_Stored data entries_
====================

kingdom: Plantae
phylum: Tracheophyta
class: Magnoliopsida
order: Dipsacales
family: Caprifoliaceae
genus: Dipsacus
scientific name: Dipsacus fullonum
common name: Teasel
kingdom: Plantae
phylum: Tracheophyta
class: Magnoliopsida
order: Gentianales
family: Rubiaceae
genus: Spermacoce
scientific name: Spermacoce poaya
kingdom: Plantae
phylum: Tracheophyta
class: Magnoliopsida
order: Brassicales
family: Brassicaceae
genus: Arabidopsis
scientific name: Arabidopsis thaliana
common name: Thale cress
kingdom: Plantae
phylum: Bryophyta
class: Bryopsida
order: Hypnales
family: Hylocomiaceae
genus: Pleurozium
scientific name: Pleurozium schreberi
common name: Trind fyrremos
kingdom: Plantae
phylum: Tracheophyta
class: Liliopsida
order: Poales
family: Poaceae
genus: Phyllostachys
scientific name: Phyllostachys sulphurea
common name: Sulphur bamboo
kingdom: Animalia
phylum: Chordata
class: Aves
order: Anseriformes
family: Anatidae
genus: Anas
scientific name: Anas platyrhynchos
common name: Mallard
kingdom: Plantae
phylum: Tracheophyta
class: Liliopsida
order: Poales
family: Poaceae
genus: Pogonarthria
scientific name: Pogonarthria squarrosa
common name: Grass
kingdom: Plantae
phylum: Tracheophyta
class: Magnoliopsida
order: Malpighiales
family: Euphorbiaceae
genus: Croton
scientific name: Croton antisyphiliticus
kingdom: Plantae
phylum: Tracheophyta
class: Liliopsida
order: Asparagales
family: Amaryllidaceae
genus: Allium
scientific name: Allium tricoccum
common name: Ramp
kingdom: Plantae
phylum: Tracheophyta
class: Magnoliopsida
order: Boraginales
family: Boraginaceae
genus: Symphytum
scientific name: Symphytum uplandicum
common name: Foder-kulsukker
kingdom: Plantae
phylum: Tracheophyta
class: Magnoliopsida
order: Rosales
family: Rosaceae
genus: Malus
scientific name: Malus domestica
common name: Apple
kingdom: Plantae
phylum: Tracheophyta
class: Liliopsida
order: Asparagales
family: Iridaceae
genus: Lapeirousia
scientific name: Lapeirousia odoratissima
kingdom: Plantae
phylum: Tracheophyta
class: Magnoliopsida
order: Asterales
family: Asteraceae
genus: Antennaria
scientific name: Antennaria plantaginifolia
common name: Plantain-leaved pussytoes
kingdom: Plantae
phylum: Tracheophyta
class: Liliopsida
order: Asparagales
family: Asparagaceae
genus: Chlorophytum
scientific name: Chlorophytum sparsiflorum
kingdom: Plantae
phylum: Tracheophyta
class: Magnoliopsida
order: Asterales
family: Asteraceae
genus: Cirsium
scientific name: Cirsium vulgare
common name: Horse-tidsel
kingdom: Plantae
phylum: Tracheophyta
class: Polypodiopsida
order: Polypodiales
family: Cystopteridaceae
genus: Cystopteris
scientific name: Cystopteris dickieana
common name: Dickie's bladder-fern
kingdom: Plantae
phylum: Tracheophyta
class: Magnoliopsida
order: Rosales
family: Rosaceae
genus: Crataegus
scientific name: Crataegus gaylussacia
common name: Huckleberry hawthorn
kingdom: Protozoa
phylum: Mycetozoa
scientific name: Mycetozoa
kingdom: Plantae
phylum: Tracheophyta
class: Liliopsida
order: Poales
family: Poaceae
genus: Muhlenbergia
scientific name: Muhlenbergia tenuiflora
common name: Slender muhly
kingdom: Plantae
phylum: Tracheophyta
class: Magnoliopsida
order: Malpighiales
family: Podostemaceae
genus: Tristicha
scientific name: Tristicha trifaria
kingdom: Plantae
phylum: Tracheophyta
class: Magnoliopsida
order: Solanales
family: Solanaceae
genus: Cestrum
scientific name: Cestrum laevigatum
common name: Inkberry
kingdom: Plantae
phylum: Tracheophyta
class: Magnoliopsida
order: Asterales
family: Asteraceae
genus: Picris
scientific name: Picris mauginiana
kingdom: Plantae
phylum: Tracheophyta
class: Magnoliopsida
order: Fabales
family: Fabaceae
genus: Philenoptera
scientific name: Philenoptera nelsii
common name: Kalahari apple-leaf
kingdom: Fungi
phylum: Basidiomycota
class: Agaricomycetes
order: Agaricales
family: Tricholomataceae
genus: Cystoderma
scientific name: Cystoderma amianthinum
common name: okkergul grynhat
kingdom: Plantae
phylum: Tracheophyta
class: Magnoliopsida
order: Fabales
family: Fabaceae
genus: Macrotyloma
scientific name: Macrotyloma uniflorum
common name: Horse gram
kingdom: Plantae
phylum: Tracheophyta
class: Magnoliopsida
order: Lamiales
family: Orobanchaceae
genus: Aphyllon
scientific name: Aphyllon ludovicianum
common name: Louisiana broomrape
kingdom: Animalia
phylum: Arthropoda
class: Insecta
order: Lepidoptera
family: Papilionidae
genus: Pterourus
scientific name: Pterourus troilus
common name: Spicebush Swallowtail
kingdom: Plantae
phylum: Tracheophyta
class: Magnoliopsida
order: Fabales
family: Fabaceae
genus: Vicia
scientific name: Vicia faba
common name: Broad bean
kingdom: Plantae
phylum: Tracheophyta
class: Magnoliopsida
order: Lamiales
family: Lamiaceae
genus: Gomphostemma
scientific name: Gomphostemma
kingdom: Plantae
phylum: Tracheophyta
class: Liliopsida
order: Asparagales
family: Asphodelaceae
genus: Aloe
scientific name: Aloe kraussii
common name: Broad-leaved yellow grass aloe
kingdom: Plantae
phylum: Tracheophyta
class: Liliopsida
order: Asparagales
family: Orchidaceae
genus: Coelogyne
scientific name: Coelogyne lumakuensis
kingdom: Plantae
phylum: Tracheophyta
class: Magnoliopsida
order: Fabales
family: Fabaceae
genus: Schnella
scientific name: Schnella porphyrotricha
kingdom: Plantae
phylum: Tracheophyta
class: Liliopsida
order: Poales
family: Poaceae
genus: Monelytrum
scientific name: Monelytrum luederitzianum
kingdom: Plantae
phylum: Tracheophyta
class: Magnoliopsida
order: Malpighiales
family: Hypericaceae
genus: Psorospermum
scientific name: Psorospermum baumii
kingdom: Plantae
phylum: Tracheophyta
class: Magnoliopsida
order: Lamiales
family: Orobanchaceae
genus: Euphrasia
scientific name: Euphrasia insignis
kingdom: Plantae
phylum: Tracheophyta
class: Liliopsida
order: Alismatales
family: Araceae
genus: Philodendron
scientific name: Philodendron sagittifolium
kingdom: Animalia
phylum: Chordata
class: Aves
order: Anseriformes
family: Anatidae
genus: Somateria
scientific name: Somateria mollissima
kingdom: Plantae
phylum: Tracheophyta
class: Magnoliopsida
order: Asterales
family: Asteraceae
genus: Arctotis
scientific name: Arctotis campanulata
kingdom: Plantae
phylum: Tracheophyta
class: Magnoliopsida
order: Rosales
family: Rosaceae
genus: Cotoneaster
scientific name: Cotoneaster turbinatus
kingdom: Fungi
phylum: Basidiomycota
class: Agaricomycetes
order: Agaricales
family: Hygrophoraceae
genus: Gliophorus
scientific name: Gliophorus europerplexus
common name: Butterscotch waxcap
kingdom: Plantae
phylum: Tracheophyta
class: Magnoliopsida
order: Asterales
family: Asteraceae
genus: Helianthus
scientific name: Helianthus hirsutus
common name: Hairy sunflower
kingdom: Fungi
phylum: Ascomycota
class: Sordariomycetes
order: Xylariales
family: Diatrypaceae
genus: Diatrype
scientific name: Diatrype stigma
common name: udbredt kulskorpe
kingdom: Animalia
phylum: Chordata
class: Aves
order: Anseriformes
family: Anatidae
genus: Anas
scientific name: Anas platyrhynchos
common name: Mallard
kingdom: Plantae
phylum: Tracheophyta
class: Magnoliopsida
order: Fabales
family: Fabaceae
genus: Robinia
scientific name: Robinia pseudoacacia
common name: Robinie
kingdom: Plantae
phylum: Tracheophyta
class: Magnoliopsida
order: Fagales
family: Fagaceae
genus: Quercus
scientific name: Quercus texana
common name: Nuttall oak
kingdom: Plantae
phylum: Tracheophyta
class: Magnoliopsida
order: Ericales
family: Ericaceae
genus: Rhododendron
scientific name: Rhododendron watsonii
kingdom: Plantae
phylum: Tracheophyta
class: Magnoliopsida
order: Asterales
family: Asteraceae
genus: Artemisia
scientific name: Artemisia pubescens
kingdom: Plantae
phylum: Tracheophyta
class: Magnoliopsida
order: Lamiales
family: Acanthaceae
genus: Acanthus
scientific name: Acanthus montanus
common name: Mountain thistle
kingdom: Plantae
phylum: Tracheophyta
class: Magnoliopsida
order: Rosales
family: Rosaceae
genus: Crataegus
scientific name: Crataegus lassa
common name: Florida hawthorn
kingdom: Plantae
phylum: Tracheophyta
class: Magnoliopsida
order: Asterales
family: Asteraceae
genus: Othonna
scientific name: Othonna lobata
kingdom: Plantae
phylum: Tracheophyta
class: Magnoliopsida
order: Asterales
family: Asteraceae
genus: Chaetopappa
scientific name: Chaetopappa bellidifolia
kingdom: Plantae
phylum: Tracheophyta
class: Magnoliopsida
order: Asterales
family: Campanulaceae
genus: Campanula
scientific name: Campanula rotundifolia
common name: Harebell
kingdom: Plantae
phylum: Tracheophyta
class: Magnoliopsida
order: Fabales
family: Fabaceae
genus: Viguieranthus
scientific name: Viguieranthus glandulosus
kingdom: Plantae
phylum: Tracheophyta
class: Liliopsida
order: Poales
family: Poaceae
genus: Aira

====================

Quote the lines exactly, starting with the first line and going on through the line with "genus: Pogonarthria".

kingdom: Plantae
phylum: Tracheophyta
class: Magnoliopsida
order: Dipsacales
family: Caprifoliaceae
genus: Dipsacus
scientific name: Dipsacus fullonum
common name: Teasel
kingdom: Plantae
phylum: Tracheophyta
class: Magnoliopsida
order: Gentianales
family: Rubiaceae
genus: Spermacoce
scientific name: Spermacoce poaya
kingdom: Plantae
phylum: Tracheophyta
class: Magnoliopsida
order: Brassicales
family: Brassicaceae
genus: Arabidopsis
scientific name: Arabidopsis thaliana
common name: Thale cress
kingdom: Plantae
phylum: Bryophyta
class: Bryopsida
order: Hypnales
family: Hylocomiaceae
genus: Pleurozium
scientific name: Pleurozium schreberi
common name: Trind fyrremos
kingdom: Plantae
phylum: Tracheophyta
class: Liliopsida
order: Poales
family: Poaceae
genus: Phyllostachys
scientific name: Phyllostachys sulphurea
common name: Sulphur bamboo
kingdom: Animalia
phylum: Chordata
class: Aves
order: Anseriformes
family: Anatidae
genus: Anas
scientific name: Anas platyrhynchos
common name: Mallard
kingdom: Plantae
phylum: Tracheophyta
class: Liliopsida
order: Poales
family: Poaceae
genus: Pogonarthria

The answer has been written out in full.